フランスに再び歴史的な熱波が到来。8月11日には、ほぼ全土で40℃超えの可能性

今回の熱波は、多くの地域で観測史上の記録を上回ると予測されています。ご紹介する報道では「 40℃から 43℃に…」というように報じられていますが、気象予測サイトのシビア・ウェザー・ヨーロッパは、場所により 45℃にまで達する可能性を予測していました。

フランスの一般家庭には、ほとんどエアコンがないそうですので、まあ……暑いですね。





熱波:なぜ今回の熱波は7月初めよりもさらに激しくなり、さらには「歴史的」になるのか

leparisien.fr 2025/08/10

Canicule : pourquoi cet épisode s’annonce plus intense que début juillet… voire « historique »

今年の夏は、猛暑が繰り返されている、フランスの複数の地域で再び気温が 40℃を超えると予測されている。

フランス気象局は今週月曜日(8月11日)、フランス南西部の 12県に最高レベルの警戒レベル「赤色警報」を発令した。

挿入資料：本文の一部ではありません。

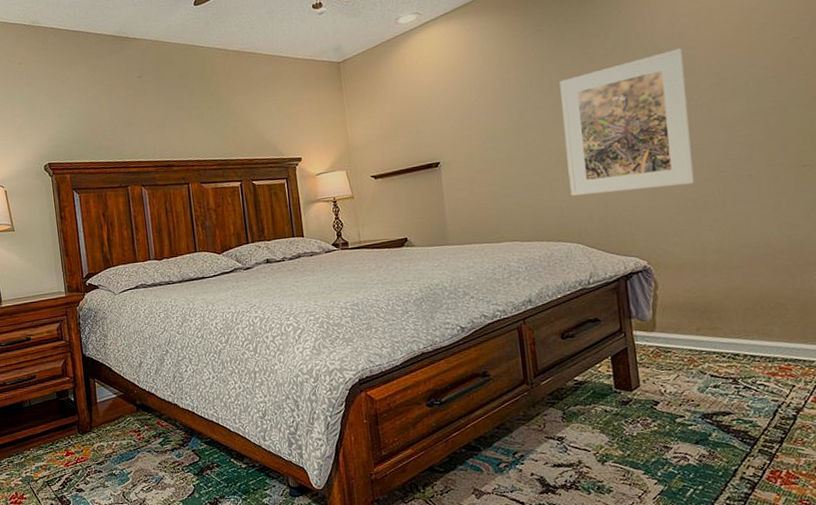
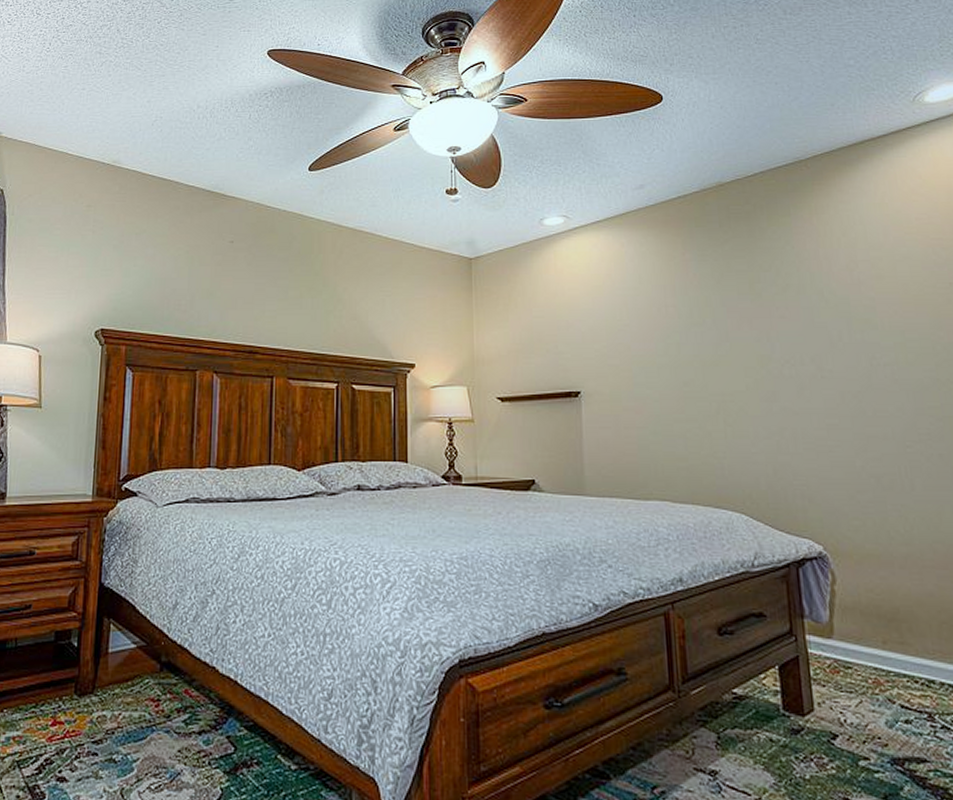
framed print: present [559,48,695,196] -> none [724,298,879,458]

さらに 41県は、南半分の全域に及ぶ「オレンジ警報」に指定された。このリストは火曜日にさらに拡大される可能性がある。

今回の熱波が特に激しく、国内の一部地域では異例の事態となると予想される 3つの理由を挙げる。「特定の予測が裏付けられれば、今回の熱波は全国規模で歴史的なものと言えるかもしれません」と、農業気候学者のセルジュ・ザカ氏は述べている。

各地で過去な記録が更新される可能性

今週の猛暑は、すべての予想モデルが一致して予測している。今週月曜日には、南西部の大部分で気温が 40℃を超え、局地的には 43℃に達する見込みだ。これらの気温は季節の「平年」より 11~ 14℃高く、特に顕著な気温異常を示している。これは、熱帯低気圧「デクスター」の影響を受けた北アフリカからの暖かい空気の上昇によるものだ。

8月のフランスの月間最高気温記録は間違いなく更新されるだろう。

今週末、すでにいくつかの自治体で記録が更新された。ラ・シェーヌ気象局によると、トゥールーズ、ボルドー、タルブでは月曜日にも、月間最高気温、つまり全月を合わせた最高気温記録を更新する恐れがある。

これまでにフランスで記録された最高気温、すなわち 2019年6月28日にヴェラルグ(エロー県)で記録された 46℃には、おそらく届かないだろうがしかし、年々その記録に近づいている。また、夜間の気温が最も下がる時間帯、つまり最低気温の最高記録も樹立される可能性が高まっている。

農業気候学者のセルジュ・ザカ氏は以下のように述べる。

「数百の気象観測所で気温が 40℃を超えると予想されており、一部の地域では、標高の高い観測所を除くすべての観測所で 40℃を超える可能性もあります」

フランス南部では、熱波はさらに 10日間続く可能性がある。一部の町では、今週を通して最高気温が 35℃以上になる可能性がある。

「今回の熱波は、強度の点では 2023年8月の熱波に匹敵する可能性があり、これは異例ですが、さらに長く続く可能性もあります」と、フランス気象局の予報官クリステル・ベルン氏は指摘している。